FAO budget cuts will make mockery of Food Summit, says G-77

ROME, Aug 15 (G-77) - The most important activity for the Rome chapter of the Group of 77 in the coming months is the 29th FAO Conference scheduled to take place on November 7-18, Ambassador Noel de Luna of the Philippines, chairman of the Rome chapter said. This is because it will be the first conference after the World Food Summit of November 1996, he said.

Ambassador de Luna said "the most important issue for us is what signals will this Conference send after the Summit."

Concretely, since the goal of the summit is to reduce the number of hungry and malnourished from 800 million to 400 million by the year 2015, logically this can only be done only if the FAO has the resources to do it, among others.

However, he pointed out, the FAO Director General is only asking for a zero real growth budget of about $ 689 million for the biennium 1998-99: the current budget of $ 650 million for 1996-97 plus around $ 39 million adjustments for cost increases.
Major contributors though believe that the FAO should reduce its budget to a $590 million-$610 million range.

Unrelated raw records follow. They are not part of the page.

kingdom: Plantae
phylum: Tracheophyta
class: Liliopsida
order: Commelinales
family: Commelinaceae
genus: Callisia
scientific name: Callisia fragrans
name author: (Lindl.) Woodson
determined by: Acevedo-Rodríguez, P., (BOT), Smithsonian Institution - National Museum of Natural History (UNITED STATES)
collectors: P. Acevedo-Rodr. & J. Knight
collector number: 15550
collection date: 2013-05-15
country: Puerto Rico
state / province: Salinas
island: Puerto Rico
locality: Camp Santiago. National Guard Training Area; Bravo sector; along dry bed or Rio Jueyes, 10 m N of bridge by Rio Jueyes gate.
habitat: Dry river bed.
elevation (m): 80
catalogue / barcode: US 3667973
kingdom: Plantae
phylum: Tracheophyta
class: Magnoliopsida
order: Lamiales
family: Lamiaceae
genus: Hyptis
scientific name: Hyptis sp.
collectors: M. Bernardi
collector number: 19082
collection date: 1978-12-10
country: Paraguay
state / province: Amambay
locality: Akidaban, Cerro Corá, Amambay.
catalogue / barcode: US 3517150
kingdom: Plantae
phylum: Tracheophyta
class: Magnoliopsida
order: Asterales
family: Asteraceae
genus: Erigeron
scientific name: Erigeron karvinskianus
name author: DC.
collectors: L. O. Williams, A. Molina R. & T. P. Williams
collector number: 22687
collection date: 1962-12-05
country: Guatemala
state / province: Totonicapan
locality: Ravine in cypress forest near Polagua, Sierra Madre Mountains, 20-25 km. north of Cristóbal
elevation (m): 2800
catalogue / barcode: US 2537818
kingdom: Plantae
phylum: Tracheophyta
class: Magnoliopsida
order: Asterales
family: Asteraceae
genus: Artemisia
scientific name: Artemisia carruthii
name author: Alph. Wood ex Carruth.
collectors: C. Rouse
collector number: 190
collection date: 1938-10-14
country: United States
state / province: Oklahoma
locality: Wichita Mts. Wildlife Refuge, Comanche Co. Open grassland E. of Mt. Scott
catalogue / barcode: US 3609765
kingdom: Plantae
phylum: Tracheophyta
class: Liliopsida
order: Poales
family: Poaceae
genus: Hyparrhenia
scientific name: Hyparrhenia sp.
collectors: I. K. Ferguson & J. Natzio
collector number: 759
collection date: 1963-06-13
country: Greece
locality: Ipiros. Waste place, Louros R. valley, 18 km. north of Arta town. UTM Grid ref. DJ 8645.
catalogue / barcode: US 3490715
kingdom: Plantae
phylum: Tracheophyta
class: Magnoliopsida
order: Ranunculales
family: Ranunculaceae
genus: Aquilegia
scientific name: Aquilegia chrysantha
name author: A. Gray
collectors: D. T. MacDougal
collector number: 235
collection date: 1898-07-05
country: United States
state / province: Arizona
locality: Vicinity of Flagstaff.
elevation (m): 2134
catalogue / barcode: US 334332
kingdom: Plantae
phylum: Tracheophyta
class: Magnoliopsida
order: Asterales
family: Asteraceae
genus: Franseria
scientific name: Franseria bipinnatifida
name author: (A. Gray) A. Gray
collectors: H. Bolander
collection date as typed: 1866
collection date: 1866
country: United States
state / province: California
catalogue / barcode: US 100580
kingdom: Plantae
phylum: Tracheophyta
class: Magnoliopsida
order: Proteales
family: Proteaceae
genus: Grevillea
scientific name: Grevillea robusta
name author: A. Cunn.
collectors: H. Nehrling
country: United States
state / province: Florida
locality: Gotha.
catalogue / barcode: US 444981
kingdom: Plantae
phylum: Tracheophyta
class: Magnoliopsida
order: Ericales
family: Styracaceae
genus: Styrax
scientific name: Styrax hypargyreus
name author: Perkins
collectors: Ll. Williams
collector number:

Consequently with a budget reduction, the programme of work will also be reduced.

The Group of 77 believes that this situation will send the wrong signals to the world's poor and hungry. Considering the successful conclusion of the World Food Summit, the budget and programme should in fact be increased and expanded, the ambassador said.

"It may be argued that while the Summit did squarely put the responsibility of feeding the hungry and malnourished on national governments-- a fact which all of us know in the first place, due to the complexities of global production and trade resulting from historical developments-- international and multilateral organisations still have an important role to play in alleviating hunger and malnutrition," he added.

If the role of the FAO would only be limited to monitoring the number of hungry and malnourished-- some would say, bean counting-- then there would have been no need for a summit in the first place, he added.

The intent of the summit though was not for the FAO to count the number of the hungry and malnourished. The intent was for the FAO to refresh its mandate and play a proactive role in reducing the hungry and malnourished through concrete and real means, such as the Special Programme for Food Security.

The G-77 believes that further budget cuts in the FAO will only render a mockery of the Summit and its noble goals, Ambassador de Luna said.